_Data for review_
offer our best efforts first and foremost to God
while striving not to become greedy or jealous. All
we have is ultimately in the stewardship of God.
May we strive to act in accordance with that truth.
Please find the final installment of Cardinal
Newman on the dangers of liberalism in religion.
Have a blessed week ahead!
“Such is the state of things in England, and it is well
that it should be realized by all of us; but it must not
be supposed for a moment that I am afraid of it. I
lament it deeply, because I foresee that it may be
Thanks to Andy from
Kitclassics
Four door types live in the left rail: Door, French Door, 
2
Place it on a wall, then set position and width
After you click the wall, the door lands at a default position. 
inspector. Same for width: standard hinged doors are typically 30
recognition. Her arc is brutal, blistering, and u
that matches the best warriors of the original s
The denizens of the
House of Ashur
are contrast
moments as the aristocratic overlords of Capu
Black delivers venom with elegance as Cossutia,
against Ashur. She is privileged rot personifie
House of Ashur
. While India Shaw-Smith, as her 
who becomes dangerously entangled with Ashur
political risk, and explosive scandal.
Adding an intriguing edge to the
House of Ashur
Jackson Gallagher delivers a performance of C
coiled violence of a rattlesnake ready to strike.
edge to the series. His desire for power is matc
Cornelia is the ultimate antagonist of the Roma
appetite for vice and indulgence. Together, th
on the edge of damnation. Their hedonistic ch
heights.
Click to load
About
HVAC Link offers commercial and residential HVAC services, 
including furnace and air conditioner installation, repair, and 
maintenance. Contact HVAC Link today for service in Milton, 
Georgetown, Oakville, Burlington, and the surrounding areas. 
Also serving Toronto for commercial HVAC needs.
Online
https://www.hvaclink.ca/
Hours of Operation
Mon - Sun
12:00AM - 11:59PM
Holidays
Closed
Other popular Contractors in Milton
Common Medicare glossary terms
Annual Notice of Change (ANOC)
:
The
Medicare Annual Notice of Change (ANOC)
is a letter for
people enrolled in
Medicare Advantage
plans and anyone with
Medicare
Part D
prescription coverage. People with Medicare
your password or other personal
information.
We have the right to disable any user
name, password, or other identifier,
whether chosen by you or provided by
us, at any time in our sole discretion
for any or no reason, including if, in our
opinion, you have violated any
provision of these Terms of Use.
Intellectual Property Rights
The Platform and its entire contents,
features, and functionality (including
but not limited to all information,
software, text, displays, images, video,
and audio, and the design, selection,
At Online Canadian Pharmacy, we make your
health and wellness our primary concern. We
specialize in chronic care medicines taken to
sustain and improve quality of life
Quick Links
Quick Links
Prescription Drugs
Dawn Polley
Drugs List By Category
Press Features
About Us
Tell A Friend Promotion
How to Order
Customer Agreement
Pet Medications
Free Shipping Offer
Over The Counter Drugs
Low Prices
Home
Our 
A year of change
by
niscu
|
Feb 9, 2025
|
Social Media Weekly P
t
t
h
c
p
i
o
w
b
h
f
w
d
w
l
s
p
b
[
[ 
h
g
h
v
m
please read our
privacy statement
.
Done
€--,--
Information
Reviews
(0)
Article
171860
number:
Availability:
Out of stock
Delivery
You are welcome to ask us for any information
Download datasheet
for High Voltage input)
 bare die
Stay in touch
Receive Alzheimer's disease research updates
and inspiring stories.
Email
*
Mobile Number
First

_Your goal_
Transcribe every line of the material above word for word, keeping each line break where it falls.

_Your solution_
offer our best efforts first and foremost to God
while striving not to become greedy or jealous. All
we have is ultimately in the stewardship of God.
May we strive to act in accordance with that truth.
Please find the final installment of Cardinal
Newman on the dangers of liberalism in religion.
Have a blessed week ahead!
“Such is the state of things in England, and it is well
that it should be realized by all of us; but it must not
be supposed for a moment that I am afraid of it. I
lament it deeply, because I foresee that it may be
Thanks to Andy from
Kitclassics
Four door types live in the left rail: Door, French Door, 
2
Place it on a wall, then set position and width
After you click the wall, the door lands at a default position. 
inspector. Same for width: standard hinged doors are typically 30
recognition. Her arc is brutal, blistering, and u
that matches the best warriors of the original s
The denizens of the
House of Ashur
are contrast
moments as the aristocratic overlords of Capu
Black delivers venom with elegance as Cossutia,
against Ashur. She is privileged rot personifie
House of Ashur
. While India Shaw-Smith, as her 
who becomes dangerously entangled with Ashur
political risk, and explosive scandal.
Adding an intriguing edge to the
House of Ashur
Jackson Gallagher delivers a performance of C
coiled violence of a rattlesnake ready to strike.
edge to the series. His desire for power is matc
Cornelia is the ultimate antagonist of the Roma
appetite for vice and indulgence. Together, th
on the edge of damnation. Their hedonistic ch
heights.
Click to load
About
HVAC Link offers commercial and residential HVAC services, 
including furnace and air conditioner installation, repair, and 
maintenance. Contact HVAC Link today for service in Milton, 
Georgetown, Oakville, Burlington, and the surrounding areas. 
Also serving Toronto for commercial HVAC needs.
Online
https://www.hvaclink.ca/
Hours of Operation
Mon - Sun
12:00AM - 11:59PM
Holidays
Closed
Other popular Contractors in Milton
Common Medicare glossary terms
Annual Notice of Change (ANOC)
:
The
Medicare Annual Notice of Change (ANOC)
is a letter for
people enrolled in
Medicare Advantage
plans and anyone with
Medicare
Part D
prescription coverage. People with Medicare
your password or other personal
information.
We have the right to disable any user
name, password, or other identifier,
whether chosen by you or provided by
us, at any time in our sole discretion
for any or no reason, including if, in our
opinion, you have violated any
provision of these Terms of Use.
Intellectual Property Rights
The Platform and its entire contents,
features, and functionality (including
but not limited to all information,
software, text, displays, images, video,
and audio, and the design, selection,
At Online Canadian Pharmacy, we make your
health and wellness our primary concern. We
specialize in chronic care medicines taken to
sustain and improve quality of life
Quick Links
Quick Links
Prescription Drugs
Dawn Polley
Drugs List By Category
Press Features
About Us
Tell A Friend Promotion
How to Order
Customer Agreement
Pet Medications
Free Shipping Offer
Over The Counter Drugs
Low Prices
Home
Our 
A year of change
by
niscu
|
Feb 9, 2025
|
Social Media Weekly P
t
t
h
c
p
i
o
w
b
h
f
w
d
w
l
s
p
b
[
[ 
h
g
h
v
m
please read our
privacy statement
.
Done
€--,--
Information
Reviews
(0)
Article
171860
number:
Availability:
Out of stock
Delivery
You are welcome to ask us for any information
Download datasheet
for High Voltage input)
 bare die
Stay in touch
Receive Alzheimer's disease research updates
and inspiring stories.
Email
*
Mobile Number
First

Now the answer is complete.